Ocean Abyss vs Silken Peacock
Ocean Abyss (Behr) and Silken Peacock (Sherwin-Williams) come from different manufacturers. These are both blues, so the question isn't which hue to choose — it's where within blue to land. The 8-point LRV gap — 15 for Silken Peacock vs 7 for Ocean Abyss — means Silken Peacock will open up a space more effectively. Where Ocean Abyss leans blue, Silken Peacock reads cool — a distinction that shifts noticeably depending on the light source and surrounding finishes. A ΔE of 14.0 puts these firmly in different territory — two distinct design choices rather than close alternatives. Below you'll find 5 real-room photo comparisons where both colors appear side by side, plus 5 simulated room previews.

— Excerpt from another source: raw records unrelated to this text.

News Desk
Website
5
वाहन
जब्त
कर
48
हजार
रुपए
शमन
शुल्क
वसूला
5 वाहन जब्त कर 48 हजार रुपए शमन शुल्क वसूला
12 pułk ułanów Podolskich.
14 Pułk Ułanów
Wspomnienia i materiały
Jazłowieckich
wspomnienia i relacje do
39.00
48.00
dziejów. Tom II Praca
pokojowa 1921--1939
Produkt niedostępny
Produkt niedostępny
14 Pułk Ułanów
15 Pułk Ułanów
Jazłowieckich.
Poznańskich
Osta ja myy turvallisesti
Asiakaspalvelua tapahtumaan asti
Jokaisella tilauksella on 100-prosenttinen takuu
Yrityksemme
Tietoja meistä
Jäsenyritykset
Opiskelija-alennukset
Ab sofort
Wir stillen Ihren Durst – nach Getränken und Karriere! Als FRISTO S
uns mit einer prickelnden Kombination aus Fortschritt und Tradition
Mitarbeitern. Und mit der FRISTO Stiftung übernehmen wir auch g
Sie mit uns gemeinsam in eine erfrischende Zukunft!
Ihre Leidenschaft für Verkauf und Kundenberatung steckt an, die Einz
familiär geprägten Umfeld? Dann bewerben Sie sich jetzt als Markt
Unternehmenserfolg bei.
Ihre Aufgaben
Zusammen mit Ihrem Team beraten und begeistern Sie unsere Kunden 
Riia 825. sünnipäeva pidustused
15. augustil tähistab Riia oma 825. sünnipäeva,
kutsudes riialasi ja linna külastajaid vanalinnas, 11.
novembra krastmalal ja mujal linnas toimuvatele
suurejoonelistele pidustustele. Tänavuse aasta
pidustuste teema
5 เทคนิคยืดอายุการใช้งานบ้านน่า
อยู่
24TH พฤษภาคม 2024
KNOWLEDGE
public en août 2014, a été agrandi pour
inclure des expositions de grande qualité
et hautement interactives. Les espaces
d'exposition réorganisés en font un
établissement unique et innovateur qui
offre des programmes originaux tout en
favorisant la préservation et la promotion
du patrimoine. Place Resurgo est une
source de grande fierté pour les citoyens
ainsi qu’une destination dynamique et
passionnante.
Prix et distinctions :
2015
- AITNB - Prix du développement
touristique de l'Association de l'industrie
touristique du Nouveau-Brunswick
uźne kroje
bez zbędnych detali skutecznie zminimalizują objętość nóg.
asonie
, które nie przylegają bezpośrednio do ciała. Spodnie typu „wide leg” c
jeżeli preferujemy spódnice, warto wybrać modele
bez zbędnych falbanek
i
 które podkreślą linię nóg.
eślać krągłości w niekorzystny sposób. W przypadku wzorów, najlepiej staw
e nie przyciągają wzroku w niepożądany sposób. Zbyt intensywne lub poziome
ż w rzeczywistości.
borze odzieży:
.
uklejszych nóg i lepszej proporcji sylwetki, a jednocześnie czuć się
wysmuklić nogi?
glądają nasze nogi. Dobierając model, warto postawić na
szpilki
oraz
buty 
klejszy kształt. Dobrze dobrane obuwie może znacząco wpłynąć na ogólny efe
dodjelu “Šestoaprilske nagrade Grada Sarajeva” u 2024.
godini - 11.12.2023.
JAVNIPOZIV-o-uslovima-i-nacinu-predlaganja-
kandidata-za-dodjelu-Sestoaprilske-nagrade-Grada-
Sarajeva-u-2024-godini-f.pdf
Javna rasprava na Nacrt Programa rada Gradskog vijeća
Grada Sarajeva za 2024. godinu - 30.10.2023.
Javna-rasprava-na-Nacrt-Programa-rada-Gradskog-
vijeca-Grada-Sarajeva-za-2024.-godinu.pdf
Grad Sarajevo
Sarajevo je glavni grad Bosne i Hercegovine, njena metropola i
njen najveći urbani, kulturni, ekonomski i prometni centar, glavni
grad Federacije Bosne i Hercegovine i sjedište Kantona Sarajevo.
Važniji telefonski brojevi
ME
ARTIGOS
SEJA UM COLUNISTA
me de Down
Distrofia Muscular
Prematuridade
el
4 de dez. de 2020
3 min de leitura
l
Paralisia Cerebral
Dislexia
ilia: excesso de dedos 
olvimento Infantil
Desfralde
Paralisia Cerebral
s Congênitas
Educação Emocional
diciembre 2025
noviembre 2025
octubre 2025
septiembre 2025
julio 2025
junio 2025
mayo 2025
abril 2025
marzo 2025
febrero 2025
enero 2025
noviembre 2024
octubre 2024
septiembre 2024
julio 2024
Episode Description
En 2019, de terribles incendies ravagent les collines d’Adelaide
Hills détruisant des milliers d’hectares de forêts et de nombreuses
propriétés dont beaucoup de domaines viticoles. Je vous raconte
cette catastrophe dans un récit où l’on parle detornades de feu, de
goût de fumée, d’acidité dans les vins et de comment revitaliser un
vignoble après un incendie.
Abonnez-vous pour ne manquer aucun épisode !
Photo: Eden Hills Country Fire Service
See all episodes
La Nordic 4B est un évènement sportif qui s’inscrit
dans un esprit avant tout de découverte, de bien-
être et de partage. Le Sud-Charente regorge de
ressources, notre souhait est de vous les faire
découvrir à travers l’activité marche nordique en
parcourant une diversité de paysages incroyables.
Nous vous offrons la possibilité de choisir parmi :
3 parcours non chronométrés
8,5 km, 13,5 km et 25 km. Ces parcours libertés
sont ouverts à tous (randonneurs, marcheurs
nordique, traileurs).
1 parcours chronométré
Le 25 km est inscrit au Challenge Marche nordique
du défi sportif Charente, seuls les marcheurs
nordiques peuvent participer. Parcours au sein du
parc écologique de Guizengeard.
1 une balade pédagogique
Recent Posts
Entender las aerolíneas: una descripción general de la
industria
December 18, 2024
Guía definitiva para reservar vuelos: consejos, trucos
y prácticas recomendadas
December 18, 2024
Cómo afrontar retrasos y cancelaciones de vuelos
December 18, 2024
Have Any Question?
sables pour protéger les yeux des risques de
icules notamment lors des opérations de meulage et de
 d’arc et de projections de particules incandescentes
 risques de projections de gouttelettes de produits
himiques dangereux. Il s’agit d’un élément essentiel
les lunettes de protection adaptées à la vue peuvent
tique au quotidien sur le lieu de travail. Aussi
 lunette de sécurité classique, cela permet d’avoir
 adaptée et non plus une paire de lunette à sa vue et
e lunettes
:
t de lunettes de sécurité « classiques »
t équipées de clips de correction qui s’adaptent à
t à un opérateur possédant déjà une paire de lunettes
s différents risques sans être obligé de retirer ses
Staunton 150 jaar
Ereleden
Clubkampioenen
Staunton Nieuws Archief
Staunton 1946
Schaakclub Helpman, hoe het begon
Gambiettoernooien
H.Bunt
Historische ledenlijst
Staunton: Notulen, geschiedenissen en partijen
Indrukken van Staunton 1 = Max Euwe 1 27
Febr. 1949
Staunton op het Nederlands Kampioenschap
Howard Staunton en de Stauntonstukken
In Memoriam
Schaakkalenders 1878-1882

Ocean Abyss vs Silken Peacock in Real Spaces
5 real rooms side by side. Seeing Ocean Abyss and Silken Peacock in actual rooms makes the difference concrete; browse the spaces below to get a feel for how each color lives on a wall.
Living Room
A living room wall sees more varied light than almost any other surface in the house, which makes the choice between these two more nuanced than a chip suggests. Silken Peacock reflects noticeably more light off the walls, making the space read more open than Ocean Abyss.
Bedroom
Bedrooms are typically lit with warmer, lower light than the rest of the house — a condition that flatters warm tones and deepens cool ones. Silken Peacock returns significantly more light to the room — in a smaller or darker space, that difference in perceived brightness is hard to miss.
Kitchen
Kitchens often have the harshest, most revealing light in the house — under-cabinet LEDs and overhead fixtures that strip away subtlety. Silken Peacock returns significantly more light to the room — in a smaller or darker space, that difference in perceived brightness is hard to miss.
House
A full exterior is the most demanding test for a paint color — scale and outdoor light both amplify differences that seem small on a swatch. Silken Peacock returns significantly more light to the room — in a smaller or darker space, that difference in perceived brightness is hard to miss.
Front Door
On a front door, the color is both the first and last thing you see — a context where even a modest tonal difference reads clearly. Silken Peacock reflects noticeably more light off the walls, making the space read more open than Ocean Abyss.
Color Details
Ocean Abyss vs Silken Peacock Simulated Comparison
5 simulated room previews — drag the slider on each to see Ocean Abyss on one side and Silken Peacock on the other.
Digital color is approximate. These simulations are generated from the manufacturer's hex values and overlaid on grayscale room photos — your screen's calibration, brightness, and viewing angle all affect how they render. Before committing to either color, test physical samples in your own space under the light you actually live with.
More Ocean Abyss comparisons
See how Ocean Abyss stacks up against other well-photographed colors across different brands and tones.